The United States on Friday imposed economic sanctions on a Russian government research body responsible for a potentially fatal cyberattack on a Saudi petrochemical facility in 2017.
The sanctions did not name the target, but his description of the attack matched a hack that year of Petro Rabigh, the Saudi oil giant, which shut down security systems used to prevent an explosion. Attackers may have been successful if an error in their code did not inadvertently shut down the plant.
Private cybersecurity researchers have called the group that succeeded in the attacks “the most dangerous threat activity known publicly.”
According to the sanctions, the Russian state research center of the Russian Institute of Chemistry and Mechanics built the custom tools used in a series of 2017 attacks on oil facilities in the Middle East, as well as attempts to hack at least 20 electrical installations in the United States. . The tools, officials said, had the “ability to cause significant physical damage and loss of life.”
The Russian Embassy did not immediately respond to a request for comment.
The first attack on Petro Rabigh, in August 2017, compromised industrial controllers made by Schneider Electric, which keep equipment operating safely by regulating voltage, pressure and temperature. Russian hackers used their access to close the security locks of these controllers, leading investigators to believe the attack was most likely intended to cause an explosion that would have killed people.
The episode sparked an investigation by the National Security Agency, FBI, Department of Homeland Security, and the Pentagon’s Defense Advanced Research Projects Agency, as well as investigators from Schneider, the security company’s Mandiant security team. FireEye and Dragos, a specialized security company. in industrial control security.
“It’s very important to explicitly speak out against attacks on industrial control systems,” said Nathan Brubaker, senior analyst at Mandiant, who first connected the attacks to the Russian research lab in 2018. “The more you let go. this activity, the better. becomes, which is really dangerous when you talk about systems that are at the heart of human life.
Schneider controllers are used in more than 18,000 factories around the world, including nuclear and water treatment facilities, oil and gas refineries and chemical plants.
“These systems provide for the safe emergency shutdown of industrial processes in critical infrastructure to protect human life,” Treasury Department officials said in their statement announcing the sanctions on Friday.
After the cyberattack on Petro Rabigh, private investigators caught up with the same group targeting northern European energy companies and conducting digital tours of more than a dozen electricity companies in the United States, looking for ways to ” access their systems.
“They are not only sophisticated, but they are the only actor who has tried to cross the line by killing people,” said Robert M. Lee, Managing Director of Dragos. “Not only did they demonstrate their ability but also their intention to hurt people, which no other actor had done.”

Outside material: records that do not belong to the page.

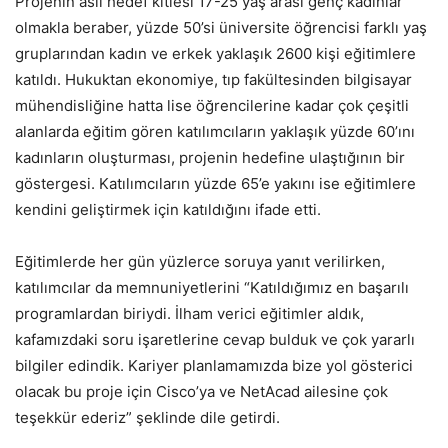
Projenin asıl hedef kitlesi 17-25 yaş arası genç kadınlar
olmakla beraber, yüzde 50’si üniversite öğrencisi farklı yaş
gruplarından kadın ve erkek yaklaşık 2600 kişi eğitimlere
katıldı. Hukuktan ekonomiye, tıp fakültesinden bilgisayar
mühendisliğine hatta lise öğrencilerine kadar çok çeşitli
alanlarda eğitim gören katılımcıların yaklaşık yüzde 60’ını
kadınların oluşturması, projenin hedefine ulaştığının bir
göstergesi. Katılımcıların yüzde 65’e yakını ise eğitimlere
kendini geliştirmek için katıldığını ifade etti.
Eğitimlerde her gün yüzlerce soruya yanıt verilirken,
katılımcılar da memnuniyetlerini “Katıldığımız en başarılı
programlardan biriydi. İlham verici eğitimler aldık,
kafamızdaki soru işaretlerine cevap bulduk ve çok yararlı
bilgiler edindik. Kariyer planlamamızda bize yol gösterici
olacak bu proje için Cisco’ya ve NetAcad ailesine çok
teşekkür ederiz” şeklinde dile getirdi.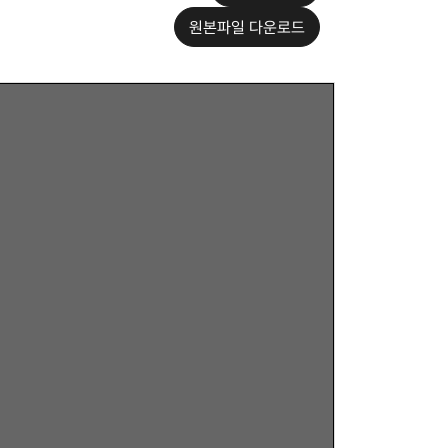
원본파일 다운로드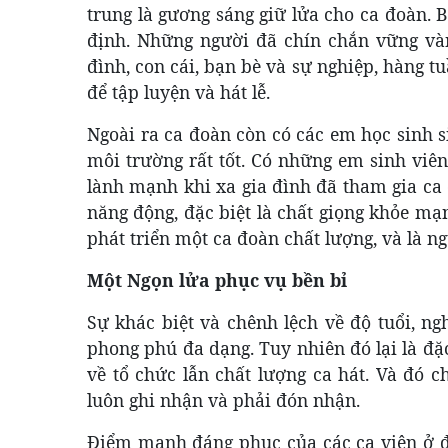
trung là gương sáng giữ lửa cho ca đoàn. 
định. Những người đã chín chắn vững vàn
đình, con cái, bạn bè và sự nghiệp, hàng t
để tập luyện và hát lễ.
Ngoài ra ca đoàn còn có các em học sinh s
môi trường rất tốt. Có những em sinh viê
lành mạnh khi xa gia đình đã tham gia ca 
năng động, đặc biệt là chất giọng khỏe mạ
phát triển một ca đoàn chất lượng, và là n
Một Ngọn lửa phục vụ bền bỉ
Sự khác biệt và chênh lệch về độ tuổi, ng
phong phú đa dạng. Tuy nhiên đó lại là đặc
về tổ chức lẫn chất lượng ca hát. Và đó c
luôn ghi nhận và phải đón nhận.
Điểm mạnh đáng phục của các ca viên ở đây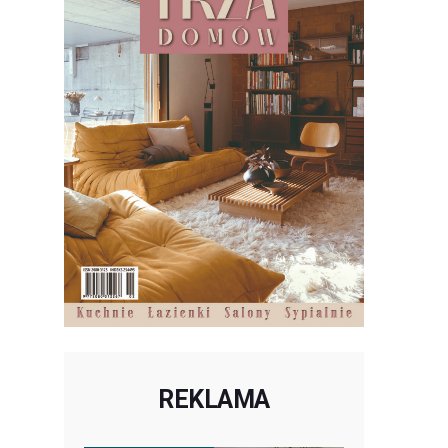
REKLAMA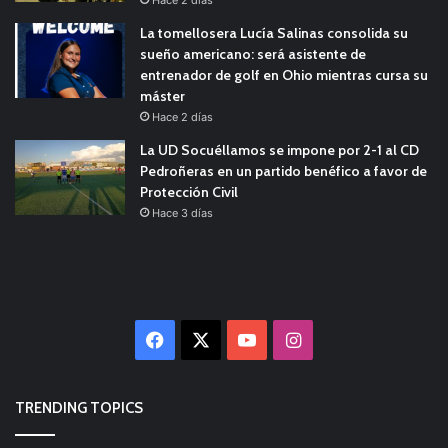
Hace 2 días
La tomellosera Lucía Salinas consolida su
sueño americano: será asistente de
entrenador de golf en Ohio mientras cursa su
máster
Hace 2 días
La UD Socuéllamos se impone por 2-1 al CD
Pedroñeras en un partido benéfico a favor de
Protección Civil
Hace 3 días
Facebook
X
YouTube
Instagram
TRENDING TOPICS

They came days after the Justice Ministry exposed charges against six Russian military intelligence officers accused of aggressive cyberattacks on the 2017 French elections, the 2018 Winter Olympics and power grids in Ukraine, as well. than another 2017 attack that hit companies like Merck, Mondelez, FedEx and Pfizer and caused billions of dollars in damage.
On Thursday, the FBI and the Cybersecurity and Infrastructure Security Agency accused the same Russian hackers who made forays into the U.S. electricity grid of hacking into state and local systems, including some election support systems.
Federal prosecutors have publicly downplayed the timing of indictments and sanctions, but some officials have said privately they intend to send a clear message that U.S. officials are closely monitoring the war systems of the Russia’s information ahead of the November 3 presidential election, whether they are about to hack electoral systems, amplify American political cracks, or enter the minds of voters.
The sanctions did not name the Russian hackers behind the attacks. As a result of Friday’s actions, the Russian research center connected to the government and people linked to it will see any assets or property they hold in the United States frozen.
The sanctions also expose anyone who does business or does research with the center to similar sanctions. “No one at the international level is going to touch them now,” Mr. Lee said.